We can't assume that if someone is capable to solve Safe Alignment, he/she/they would also be aware of the problem. It seems probable that if someone is capable of solving safe alignment, he/she/they currently don't understand the true magnitude of the problem. In that probable case, a needed step on the success path is in he/she/they understanding the problem. And we can be crucial with that. I understand that with this strategy, as in many safe alignment strategies, the probability of it reducing instead of increasing our success must be highly evaluated.

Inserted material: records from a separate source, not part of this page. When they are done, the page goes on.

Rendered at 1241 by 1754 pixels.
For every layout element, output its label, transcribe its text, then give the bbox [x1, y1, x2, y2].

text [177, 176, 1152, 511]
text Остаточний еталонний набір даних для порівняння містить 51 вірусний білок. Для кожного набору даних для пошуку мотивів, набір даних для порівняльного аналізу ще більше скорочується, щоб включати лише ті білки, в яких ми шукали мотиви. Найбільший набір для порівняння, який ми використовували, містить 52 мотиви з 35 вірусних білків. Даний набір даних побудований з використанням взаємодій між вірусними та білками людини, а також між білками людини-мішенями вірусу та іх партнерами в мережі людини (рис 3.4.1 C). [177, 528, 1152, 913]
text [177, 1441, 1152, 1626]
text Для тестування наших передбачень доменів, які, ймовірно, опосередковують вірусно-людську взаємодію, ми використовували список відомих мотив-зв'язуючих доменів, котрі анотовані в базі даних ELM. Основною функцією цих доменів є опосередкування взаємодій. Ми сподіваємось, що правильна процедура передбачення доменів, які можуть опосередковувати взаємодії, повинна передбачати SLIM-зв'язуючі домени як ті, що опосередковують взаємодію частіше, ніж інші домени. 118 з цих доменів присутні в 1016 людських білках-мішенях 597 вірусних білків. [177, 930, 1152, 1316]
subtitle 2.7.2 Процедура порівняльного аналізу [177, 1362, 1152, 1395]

In the current Alignment research context, possibly there is also positive opportunity from taking more thinking-on-the-margin approaches. The impact of present and future AI systems to AGI/Safe Alignment is very likely of very high importance, and more so compared to its current focus. Because these systems are very likely to shorten the timelines("how much?" is important and currently ambiguous). Seems that we are not evaluating enough the probable crucial impact of current deep models to the problem, but I'm glad the idea is growing.

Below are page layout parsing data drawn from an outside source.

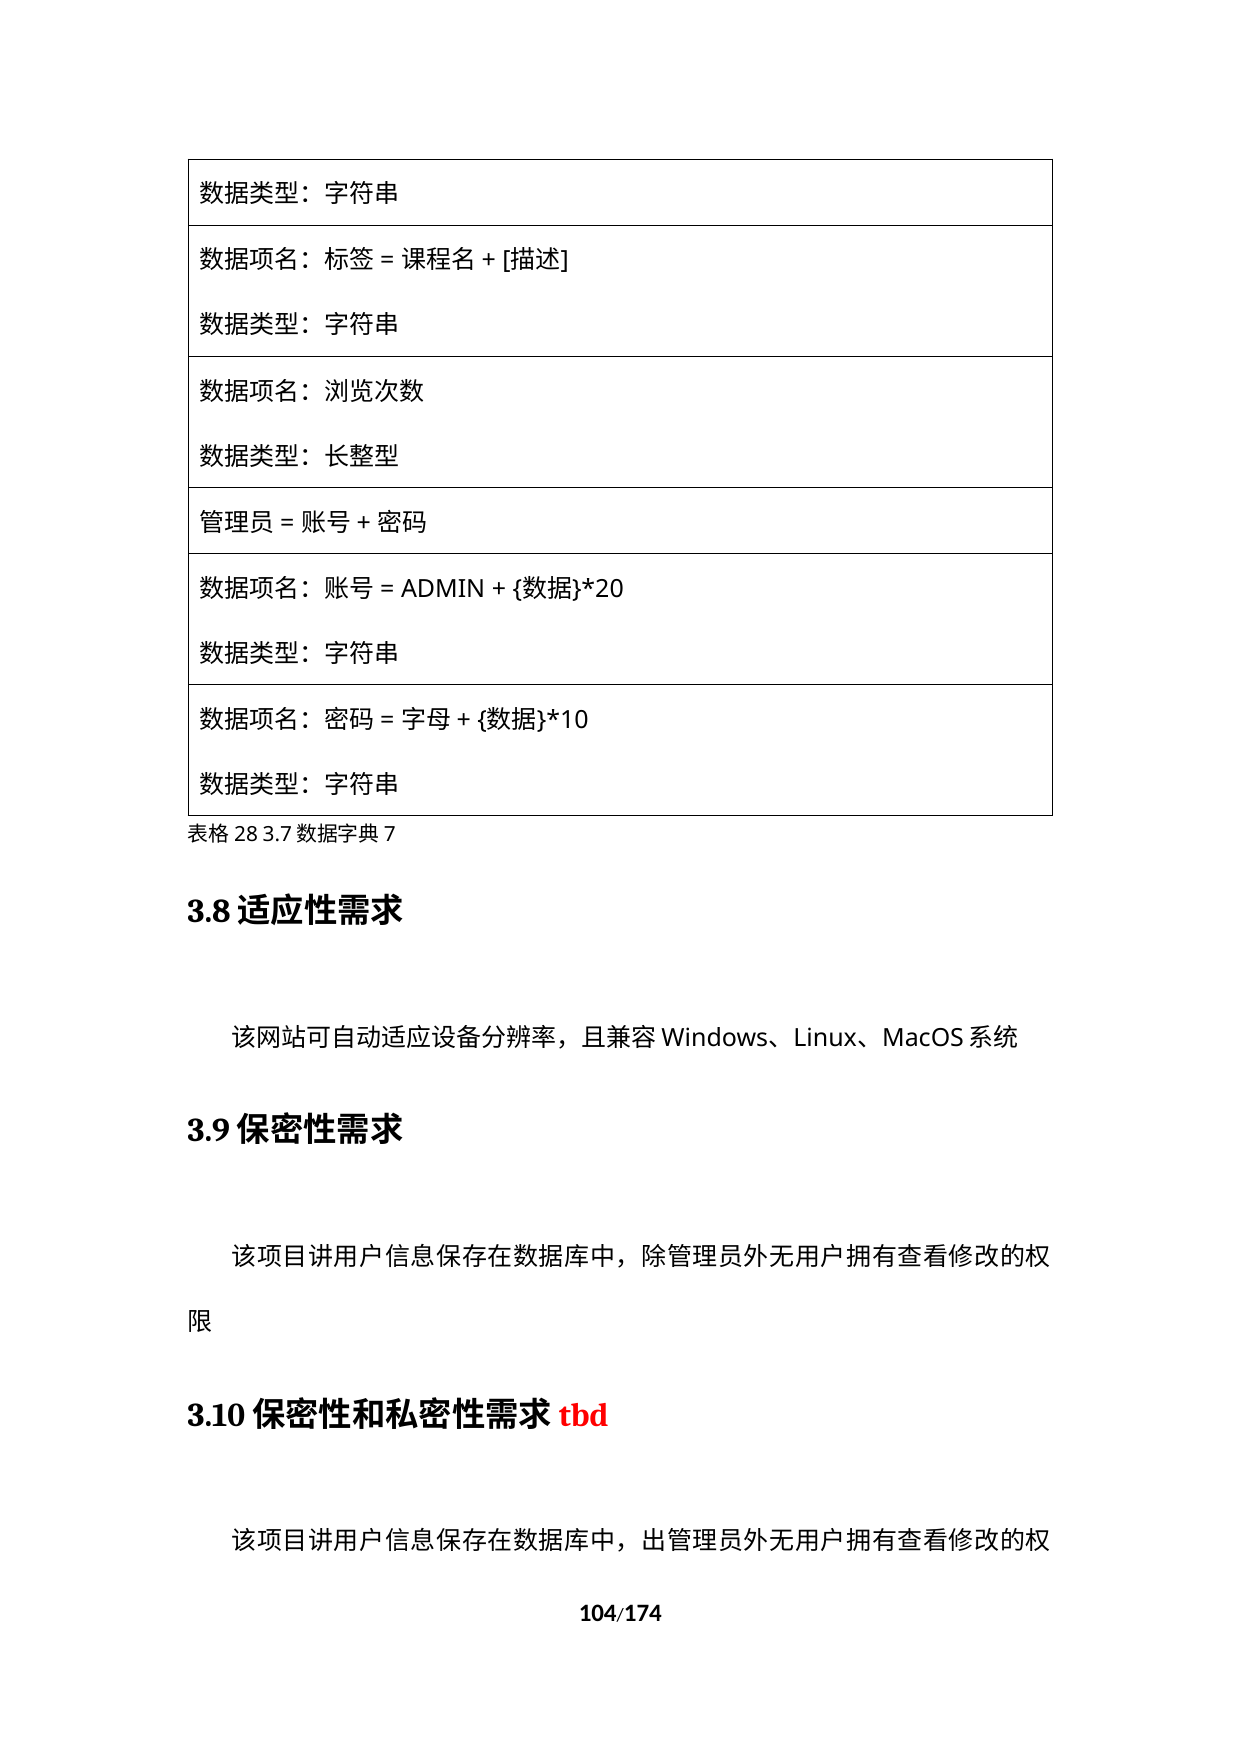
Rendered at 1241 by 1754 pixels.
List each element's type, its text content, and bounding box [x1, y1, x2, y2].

text 表格 28 3.7数据字典7 [187, 816, 1053, 848]
text 该网站可自动适应设备分辨率，且兼容Windows、Linux、MacOS系统 [187, 1003, 1053, 1068]
subtitle 3.10保密性和私密性需求tbd [187, 1379, 1053, 1444]
subtitle 3.9保密性需求 [187, 1095, 1053, 1160]
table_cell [189, 160, 1052, 224]
table_cell 数据项名：浏览次数 数据类型：长整型 [189, 357, 1052, 487]
table_cell 管理员 = 账号 + 密码 [189, 488, 1052, 553]
subtitle 3.8适应性需求 [187, 875, 1053, 940]
text 该项目讲用户信息保存在数据库中，除管理员外无用户拥有查看修改的权限 [187, 1222, 1053, 1352]
table_cell 数据项名：密码 = 字母 + {数据}*10 数据类型：字符串 [189, 685, 1052, 815]
table_cell 数据项名：标签 = 课程名 + [描述] 数据类型：字符串 [189, 226, 1052, 356]
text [187, 1506, 1053, 1571]
table_cell 数据项名：账号 = ADMIN + {数据}*20 数据类型：字符串 [189, 554, 1052, 684]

(paulfchristiano, 2022) states "AI systems could have comparative disadvantage at alignment relative to causing trouble, so that AI systems are catastrophically risky before they solve alignment." I support that is one of the most important issues. Because, if AI systems are capable of improving safe AI alignment research, they will very likely be even more capable of improving non-safe/default AI alignment and probably Superintelligence creation research. This means that the probable most crucial technology in the Superintelligence birth lowers the probability of safe alignment. So two crucial questions are: How to fight this? and more essentially: How and how much can the current and near future AI Systems improve AGI creation?.
Now I will propose a polemic AI Safe Alignment thinking-on-the-margin tactic. The (I argue highly) probable ideation of new/different/better AI Safe Alignment strategies by AI Safe Alignment researchers from taking advantage of Stimulants and Hallucinogens. We definitely are in a situation where we must take any advantage we can. Non-ordinary states of consciousnesses are very highly worth trying because of the almost none risks involved. (Also with nootropics, but I'm almost not familiar with them).
Finally I will share what I believe currently should be the most important issue on all versions of alignment research and is on top of all previous ideas: If trying to Safely Align will almost certainly not solve our x-risk as EY states in "Miri announces new "Death with dignity strategy"". Then what it will have achieved is only higher s-risk probabilities. (THANK YOU for the Info hazards T.T). So one option is to aim to shorten the x-risk timeline if that reduces the probability of s-risks. Helping to build the Superintelligence asap.
Or to shift all the strategy to lowering s-risks. This is specially and highly relevant to us because we have a higher probability of s-risk (thanks e.e). So we should focus on the issues that increased our s-risk probabilities.